● TEXTE SOURCE
=-=-=
Comment expliquer que l’absence de mammographe sur le territoire est un sujet dont on a très peu parlé ? 

Maxime Ransay-Colle : Il y a eu un défaut de communication entre les acteurs autour de ce mammographe en panne car les acteurs n’avaient pas de solution alternative à proposer, pour les dépistages organisés. En conséquence, certaines femmes ont reçu encore jusqu’à peu des invitations pour réaliser leur dépistage, aussi des professionnels en libéral et exerçant en PMI continuaient à orienter ces femmes vers le centre de radiologie alors que ce n’était pas possible.

Existe-t-il une filière cancérologique à Mayotte ? 

Mammographie, dépistage, cancer, sein, Mayotte
Durées écoulées depuis la réalisation de la dernière mammographie de dépistage du cancer du sein parmi les femmes, en 2019 à Mayotte (Insee-Drees, 2019, exploitation ARS Mayotte, Panorama santé)

Maxime Ransay-Colle : En mars 2024 on n’a pas de filière de prise en charge des cancers solides. Dès qu’on a une suspicion de cancer, on va vite être à court de compétences pour caractériser et prendre en charge ce cancer. Dans le cadre du projet régional de santé (PRS) pour la période de 2023 à 2028, les objectifs s’inscrivent sur du plus long terme. Par exemple, des habilitations en chirurgie vont notamment être permises. Certains chirurgiens du CHM sont déjà intervenus sur des cancers, ils savent le faire, mais l’hôpital n’est pas encore habilité.

Les freins sont-ils aussi liés à un manque d’effectifs ? 

Maxime Ransay-Colle : Bien sûr, malheureusement on souffre d’un défaut d’attractivité. Tant qu’on n’a pas de cancérologue qui va faire des consultations, on va être assez vite coincés. Actuellement, Mayotte n’a pas aujourd’hui la capacité de prendre en charge complètement, c’est-à-dire de A à Z, un cancer du sein. Certains cancers pourront l’être, s’ils ne sont pas invasifs et qu’une surveillance à Mayotte peut être réalisée ici, mais cela reste exceptionnel. On est très souvent contraints d’orienter les patientes vers La Réunion.

Aujourd’hui, le mammographe du Centre d’Imagerie Médicale de Mayotte n’a pas été remplacé. Est-ce que la situation a évolué et quelles seront les prochaines perspectives ?
=-=-=
● RELEVÉ DES DONNÉES
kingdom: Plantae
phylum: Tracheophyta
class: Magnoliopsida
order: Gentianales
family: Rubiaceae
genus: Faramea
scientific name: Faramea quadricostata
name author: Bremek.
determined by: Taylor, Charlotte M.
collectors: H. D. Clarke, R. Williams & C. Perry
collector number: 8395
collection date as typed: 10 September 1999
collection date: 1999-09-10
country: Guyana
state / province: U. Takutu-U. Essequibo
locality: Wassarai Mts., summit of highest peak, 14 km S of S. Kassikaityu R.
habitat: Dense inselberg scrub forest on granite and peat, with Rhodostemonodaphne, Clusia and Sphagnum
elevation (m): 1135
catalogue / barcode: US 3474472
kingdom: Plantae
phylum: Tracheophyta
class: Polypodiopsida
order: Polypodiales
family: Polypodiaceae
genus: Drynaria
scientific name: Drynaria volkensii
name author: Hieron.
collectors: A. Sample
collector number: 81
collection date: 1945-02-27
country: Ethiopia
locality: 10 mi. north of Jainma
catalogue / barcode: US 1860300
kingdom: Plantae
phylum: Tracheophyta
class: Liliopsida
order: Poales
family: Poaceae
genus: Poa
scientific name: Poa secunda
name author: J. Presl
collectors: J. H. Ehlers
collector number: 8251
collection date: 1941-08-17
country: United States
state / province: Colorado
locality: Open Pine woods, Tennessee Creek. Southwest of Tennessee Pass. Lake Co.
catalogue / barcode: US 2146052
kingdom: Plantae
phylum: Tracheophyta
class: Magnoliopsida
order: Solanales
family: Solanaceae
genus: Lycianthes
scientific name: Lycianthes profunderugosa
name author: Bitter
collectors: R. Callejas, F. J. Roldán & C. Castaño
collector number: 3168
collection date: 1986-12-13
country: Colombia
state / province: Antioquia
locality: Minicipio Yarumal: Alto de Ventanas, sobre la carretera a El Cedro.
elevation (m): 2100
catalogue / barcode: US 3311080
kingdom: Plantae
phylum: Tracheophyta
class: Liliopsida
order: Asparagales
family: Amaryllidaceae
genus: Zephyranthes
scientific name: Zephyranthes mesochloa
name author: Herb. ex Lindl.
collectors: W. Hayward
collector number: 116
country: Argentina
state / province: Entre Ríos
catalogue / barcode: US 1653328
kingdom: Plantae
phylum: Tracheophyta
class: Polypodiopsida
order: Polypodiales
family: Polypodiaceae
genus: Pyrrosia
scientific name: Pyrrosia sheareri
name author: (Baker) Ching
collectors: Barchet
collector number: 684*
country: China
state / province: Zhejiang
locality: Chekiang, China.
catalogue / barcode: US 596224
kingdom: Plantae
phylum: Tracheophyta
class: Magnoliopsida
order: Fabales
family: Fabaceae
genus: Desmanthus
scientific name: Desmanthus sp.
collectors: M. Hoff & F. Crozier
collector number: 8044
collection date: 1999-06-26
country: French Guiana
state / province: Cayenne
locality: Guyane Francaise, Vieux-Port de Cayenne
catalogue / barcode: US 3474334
=-=-=
● TÂCHE ASSIGNÉE 1
D'après le texte source, quelle période couvre le projet régional de santé (PRS) ?
● TÂCHE ASSIGNÉE 2
Indiquez si chacune des affirmations suivantes concorde avec le texte source, en citant les mots qui tranchent : (a) en mars 2024, Mayotte dispose d'une filière de prise en charge des cancers solides ; (b) certains chirurgiens du CHM ont déjà opéré des cancers ; (c) les patientes sont très souvent orientées vers La Réunion.
● TÂCHE ASSIGNÉE 3
Rédigez la suite du texte source, consacré au dépistage du cancer du sein à Mayotte, en commençant après sa dernière phrase.

● ZONE DE RÉPONSE 1
Il couvre la période de 2023 à 2028.

● ZONE DE RÉPONSE 2
(a) Non : « En mars 2024 on n’a pas de filière de prise en charge des cancers solides. »
(b) Oui : « Certains chirurgiens du CHM sont déjà intervenus sur des cancers, ils savent le faire »
(c) Oui : « On est très souvent contraints d’orienter les patientes vers La Réunion. »

● ZONE DE RÉPONSE 3
Barrages, délinquance, Mayotte, Koungou
La crise des barrages a eu un impact significatif sur le système de santé

Maxime Ransay-Colle : Oui, un nouveau mammographe remplacera celui qui est actuellement défaillant au Centre d’Imagerie Médicale de Mayotte. Il sera mis en activité au mois d’avril 2024. On croise les doigts pour qu’il n’y ait pas d’autres problèmes d’ici là. Il faudra deux à trois semaines d’installation et de mise en marche de cette nouvelle machine. La crise des barrages a énormément ralenti nos activités et le conflit israélo-palestinien a forcé le déroutage de certaines de nos marchandises. On a perdu du temps pour acheminer ce mammographe. Aussi, on n’a pas toujours les moyens de faire fonctionner ces mammographes car on n’a pas assez de manipulateurs en électroradiologie médicale, ni de radiologues sur l’île.

Pour éviter de revivre ces interruptions de dépistages organisés, est-il envisagé de disposer d’un deuxième mammographe à Mayotte ?

Maxime Ransay-Colle : Oui justement, on travaille à l’acquisition d’un second mammographe pérenne, nous sommes en phase de réflexions sur le portage du projet et le lieu d’exploitation. Cette acquisition supplémentaire se fait en parallèle d’une organisation professionnelle pour que cette nouvelle machine tourne de manière optimale. On peut espérer avoir une deuxième machine début 2025. Parallèlement, l’ARS travaille sur la préparation d’une campagne de rattrapage du cancer du sein et du cancer du col de l’utérus. L’événement pourrait être organisé dans le cadre d’Octobre Rose. Concrètement, on augmenterait temporairement nos capacités de dépistage, en faisant venir des professionnels de santé et des mammographes pour faire des dépistages de masse. Cela s’organiserait sur un temps restreint en essayant de dépister le plus de personnes possibles.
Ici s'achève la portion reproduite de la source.